Roll to the Middle

It’s not really a stretch to claim that the bed is pretty symbolic and important in a marriage relationship. We have a queen size sleigh bed that we got a year and a half ago. We have had some great times reading and talking and just being together there, but we have also had some terrible, heartbreaking fights and discussions. Things have been said there that I want to never forget, and things have been said that I wish we could just erase from our memories.

I’m not one of those people who will stay up until 4am talking about a fight or disagreement so that “the sun doesn’t go down on our anger.” I think it’s okay not to take that verse 100% literally – we should resolve our disagreements as quickly as possible, but sometimes it’s just too late and we’re too tired and upset. We have to sleep on it. Those are the times when it’s scary to be in bed together . . . you know it hasn’t been resolved, but here you are, sharing a bed. What are you supposed to do?

All the complicated wars
They end pretty simple
Here when the lights go down
We roll to the middle

No matter how my pride resists
No matter how this wall feels true
No matter how I can’t be sure
That you’re gonna roll in too
No matter what, no matter what
I’m going to reach for you

I was listening to the new Sara Groves CD this morning, and that song really hit me as being very much what marriage is about.
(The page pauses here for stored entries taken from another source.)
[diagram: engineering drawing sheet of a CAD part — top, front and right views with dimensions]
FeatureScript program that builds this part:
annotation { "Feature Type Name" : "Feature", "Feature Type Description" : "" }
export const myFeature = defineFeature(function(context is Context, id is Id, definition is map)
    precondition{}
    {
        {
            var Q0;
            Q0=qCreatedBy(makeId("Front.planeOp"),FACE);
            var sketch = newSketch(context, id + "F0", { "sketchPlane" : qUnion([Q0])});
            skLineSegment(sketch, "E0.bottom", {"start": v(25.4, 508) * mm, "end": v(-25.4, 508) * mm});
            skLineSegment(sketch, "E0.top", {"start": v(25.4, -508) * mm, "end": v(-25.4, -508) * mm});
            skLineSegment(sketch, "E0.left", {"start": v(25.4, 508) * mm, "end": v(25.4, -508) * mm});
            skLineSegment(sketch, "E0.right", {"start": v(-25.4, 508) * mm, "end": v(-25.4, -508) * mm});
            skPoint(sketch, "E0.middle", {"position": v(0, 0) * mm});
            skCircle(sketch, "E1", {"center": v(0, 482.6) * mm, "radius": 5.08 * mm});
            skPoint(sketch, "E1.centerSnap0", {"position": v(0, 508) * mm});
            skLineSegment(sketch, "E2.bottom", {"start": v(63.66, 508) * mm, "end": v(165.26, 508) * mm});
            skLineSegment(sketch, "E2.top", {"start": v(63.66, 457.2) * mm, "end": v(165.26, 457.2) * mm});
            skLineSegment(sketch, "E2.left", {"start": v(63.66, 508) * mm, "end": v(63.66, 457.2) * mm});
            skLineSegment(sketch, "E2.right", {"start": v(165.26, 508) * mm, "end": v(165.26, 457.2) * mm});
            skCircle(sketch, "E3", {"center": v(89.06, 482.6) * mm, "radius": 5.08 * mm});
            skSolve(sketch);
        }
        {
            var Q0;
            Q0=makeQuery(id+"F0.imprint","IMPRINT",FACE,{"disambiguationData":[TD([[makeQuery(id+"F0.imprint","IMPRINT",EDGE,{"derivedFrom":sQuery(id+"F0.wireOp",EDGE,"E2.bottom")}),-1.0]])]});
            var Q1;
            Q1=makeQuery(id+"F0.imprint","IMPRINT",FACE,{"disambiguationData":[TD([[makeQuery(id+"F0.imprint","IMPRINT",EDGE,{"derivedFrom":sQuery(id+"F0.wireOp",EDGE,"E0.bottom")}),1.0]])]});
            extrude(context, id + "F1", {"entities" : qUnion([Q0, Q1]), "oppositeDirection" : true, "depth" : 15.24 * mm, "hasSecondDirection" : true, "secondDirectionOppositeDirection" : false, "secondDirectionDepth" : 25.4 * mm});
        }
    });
Rolling to the middle of the bed, even after you have both said and heard the worst possible things (which is easy to do, since you know each other so well). Making that first move, and being the one to put your pride aside. For some reason, it’s always easier for me to do that in bed, when the lights are off. To say I’m sorry or I forgive you. And to let the holding and the closeness heal that anger and hurt.

I was thinking about our bed today, not because we have had any big fights recently, but because my favorite thing about our new house (not the dishwasher, surprisingly enough) is the central air and heat. We’ve had baseboard heat and a window air conditioning unit since we were married. That meant that we couldn’t touch in the summer without being all sticky, and in the winter it would either be too warm or too chilly in our apartment. But the past few nights in our house, we’ve been able to be close all night long without either of us getting too hot or having to move. That never happens. It’s a small thing, but it makes me really happy to wake up in the middle with Mike.